L’association craint que ces mesures n’aient finalement qu’un impact limité. Qui plus est, les ingénieurs territoriaux seraient, selon l’association « lourdement pénalisés avec un allongement de carrière sans précédent avec la mise en place d’une durée unique d’avancement d’échelon (fin de l’avancement avec une durée minimum et maximale) ».

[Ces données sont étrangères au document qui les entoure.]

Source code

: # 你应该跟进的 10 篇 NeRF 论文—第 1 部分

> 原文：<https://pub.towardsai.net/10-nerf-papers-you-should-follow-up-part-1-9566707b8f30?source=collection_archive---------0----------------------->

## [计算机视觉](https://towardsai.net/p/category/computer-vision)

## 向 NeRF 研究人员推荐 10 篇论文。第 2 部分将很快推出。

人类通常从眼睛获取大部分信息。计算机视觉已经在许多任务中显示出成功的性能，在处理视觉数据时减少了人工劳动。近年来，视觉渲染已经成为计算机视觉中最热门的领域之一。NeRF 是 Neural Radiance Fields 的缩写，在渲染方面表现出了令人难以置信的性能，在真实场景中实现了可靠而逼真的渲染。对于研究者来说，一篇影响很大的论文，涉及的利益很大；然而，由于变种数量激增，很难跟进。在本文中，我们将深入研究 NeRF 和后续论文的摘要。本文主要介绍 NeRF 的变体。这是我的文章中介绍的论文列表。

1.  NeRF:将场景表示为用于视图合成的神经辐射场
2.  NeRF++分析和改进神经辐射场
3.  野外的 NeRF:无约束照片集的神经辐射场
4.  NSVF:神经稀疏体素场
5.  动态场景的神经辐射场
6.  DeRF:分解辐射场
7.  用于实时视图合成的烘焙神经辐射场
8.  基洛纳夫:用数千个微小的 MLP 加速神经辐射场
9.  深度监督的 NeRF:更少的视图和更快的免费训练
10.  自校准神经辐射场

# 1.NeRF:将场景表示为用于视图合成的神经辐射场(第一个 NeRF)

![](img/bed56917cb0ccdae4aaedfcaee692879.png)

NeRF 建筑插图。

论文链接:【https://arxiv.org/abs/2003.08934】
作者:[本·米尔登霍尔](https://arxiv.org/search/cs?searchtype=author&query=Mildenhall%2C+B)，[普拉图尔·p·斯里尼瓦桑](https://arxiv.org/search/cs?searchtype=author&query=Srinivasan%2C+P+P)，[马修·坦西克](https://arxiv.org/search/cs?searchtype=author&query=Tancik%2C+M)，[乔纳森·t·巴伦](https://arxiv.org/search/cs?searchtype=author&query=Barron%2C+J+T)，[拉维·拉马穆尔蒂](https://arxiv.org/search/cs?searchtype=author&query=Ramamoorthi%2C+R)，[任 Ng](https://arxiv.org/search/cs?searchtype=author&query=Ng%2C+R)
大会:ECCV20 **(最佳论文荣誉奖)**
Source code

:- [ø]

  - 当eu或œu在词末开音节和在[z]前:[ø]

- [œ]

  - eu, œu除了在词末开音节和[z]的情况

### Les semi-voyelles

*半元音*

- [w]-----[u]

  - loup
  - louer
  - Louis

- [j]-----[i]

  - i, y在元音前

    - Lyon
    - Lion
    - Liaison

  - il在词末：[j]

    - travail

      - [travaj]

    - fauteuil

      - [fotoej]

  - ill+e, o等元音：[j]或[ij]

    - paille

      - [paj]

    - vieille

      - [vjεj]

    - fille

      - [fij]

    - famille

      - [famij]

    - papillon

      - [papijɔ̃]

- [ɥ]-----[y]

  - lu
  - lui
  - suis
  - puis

Traduction concrète : les ingénieurs devraient attendre huit ans au lieu de sept auparavant avant de pouvoir accéder au titre d’ingénieur principal. « La durée de ce grade sera de 30,5 ans au lieu de 27,5 pour atteindre l’indice de 966, soit 38,5 ans pour atteindre l’indice sommital », décrypte l’association.

Nivellement par le bas

Autre conséquence de ces textes, selon l’AITF : entre la « démotivation » liée à une certaine déconsidération du rôle des ingénieurs territoriaux en place », et leur paupérisation, « cette situation ne va pas aider à en attirer de nouveaux et encore moins ceux qui auraient commencé dans le privé, relève l’association. Ce nouveau nivellement par le bas du grade des ingénieurs n’est pas à la hauteur des enjeux de la fonction publique territoriale », écrit-elle.
L’association réclame donc la suppression du premier échelon du grade des ingénieurs, le rétablissement d’un avancement d’échelon plus rapide pour les ingénieurs et ingénieurs principaux calqué sur les anciennes durées minimum, l’amélioration de l’accès au grade d’ingénieur hors classe, et la suppression du contingentement de l’examen professionnel d’ingénieur en chef.